Outubro Rosa: campanha da Femana traz as novas três perguntas que salvam

Entidade quer envolver mulheres e homens de todas as idades no cuidado com a saúde; as ações que serão realizadas em várias cidades do país

A Femana – Federação Brasileira de Instituições Filantrópicas de Apoio à Saúde da Mama -, uma associação civil sem fins econômicos, foi a entidade responsável por trazer de forma organizada o Outubro Rosa para o Brasil, em 2008. A cada ano, quase 66 mil novos casos de câncer de mama são diagnosticados no país, de acordo com o Inca – Instituto Nacional do Câncer.

A Femana acredita que é possível mudar esse cenário por meio de políticas públicas eficazes, que proporcionem acesso a diagnóstico ágil e tratamento adequado. Luta por esses direitos há 15 anos a fim de alertar as mulheres sobre a doença. Se, no início, as ações do Outubro Rosa consistiam na iluminação rosa de monumentos em diversas cidades, nos últimos anos decidiu ir além da conscientização, partindo para a ação.

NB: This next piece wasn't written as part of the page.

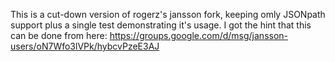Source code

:This is a cut-down version of rogerz's jansson fork, keeping omly JSONpath support plus a single test demonstrating it's usage.
I got the hint that this can be done from here:
https://groups.google.com/d/msg/jansson-users/oN7Wfo3lVPk/hybcvPzeE3AJ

Desenvolveu uma campanha com perguntas de impacto – “3 perguntas que salvam #perguntapraela” – que vai além das mulheres e busca envolver toda a sociedade, inclusive os homens, para expandir a conversa também para quem está ao redor delas. Fazer as “3 perguntas que salvam” pode preservar muitas vidas. As perguntas deste ano são:

=Você já fez sua mamografia este ano?
=Você tem controlado seu peso?
=Você tem feito atividade física regularmente?

O exame de imagem, peso adequado e atividade física, como se sabe, são passos importantes para evitar câncer avançado e diminuir o risco para câncer de mama. Por isso, este ano a Femana dá ênfase a essas perguntas que – feitas e praticadas – empoderam a sociedade no cuidado de sua própria saúde.

A campanha tem como logotipo o número 3, que ganhou forma de mama e se tornou um ícone que vai permear tudo que se relaciona a câncer de mama no Brasil. Com diagnóstico precoce, as mulheres têm até 95% de chance de cura. A presidente da Femana, Maira Caleffi, lembra também que o autocuidado e a busca pelo conhecimento dos fatores de risco da doença são importantes para aumentar a probabilidade de cura.

Este ano, para dar mais visibilidade à prevenção do câncer de mama, a Femana terá ações em São Paulo, Porto Alegre, Rio de Janeiro e Recife. Em São Paulo, montará um espaço na Estação Barra Funda com sutiãs customizados. No dia 15 de outubro, quem passar por lá poderá contribuir com a customização das peças e receber informações sobre o combate ao câncer de mama. Em Porto Alegre a ação será em 16 de outubro, na Orla do Guaíba, onde será instalado um balão inflável de 5 metros de altura na forma do número 3, que é símbolo da campanha, alusão às “três perguntas que salvam”. No Rio e no Recife as datas e locais ainda estão sendo acertadas.

Lembrando que a cada ano o Brasil registra 66 mil novos casos de câncer de mama, a presidente da Femana alerta: “Isso representa que uma em cada 12 mulheres teve câncer de mama. As brasileiras já conhecem o que é o câncer de mama e já ouviram falar sobre a mamografia, mas temos de aumentar a cultura do autoconhecimento, do acompanhamento médico anual e da realização dos exames de imagem. Precisamos incentivar o diagnóstico precoce para salvar milhares de mães, esposas, filhas, amigas”, explica Maira, que é mastologista.

Luta por direitos de pacientes continua

Durante a campanha, a Femana continuará em sua luta por diagnóstico precoce e tratamento adequado. Seus alvos, atualmente, são a contínua luta pela inclusão de novas tecnologias e drogas no SUS e rol da ANS, votação do Projeto de Lei 265 – que busca garantir acesso aos testes genéticos hereditários e genômicos tumorais para prevenção, diagnóstico e personalização do tratamento – e aplicação e fiscalização da Portaria 3712/20, do Ministério da Saúde.

A portaria do MS “institui, em caráter excepcional, incentivo financeiro federal de custeio para o fortalecimento do acesso às ações integradas para rastreamento, detecção precoce e controle do Câncer no Sistema Único de Saúde” para os estados utilizarem ou repassarem aos municípios. O incentivo é de R$ 150 milhões. Esta verba deve ser usada o quanto antes, pois o que não for utilizado retornará ao Tesouro. Portanto, o desafio é que os gestores de saúde consigam usar este recurso para o rastreamento de câncer mama e diagnóstico precoce o quanto antes.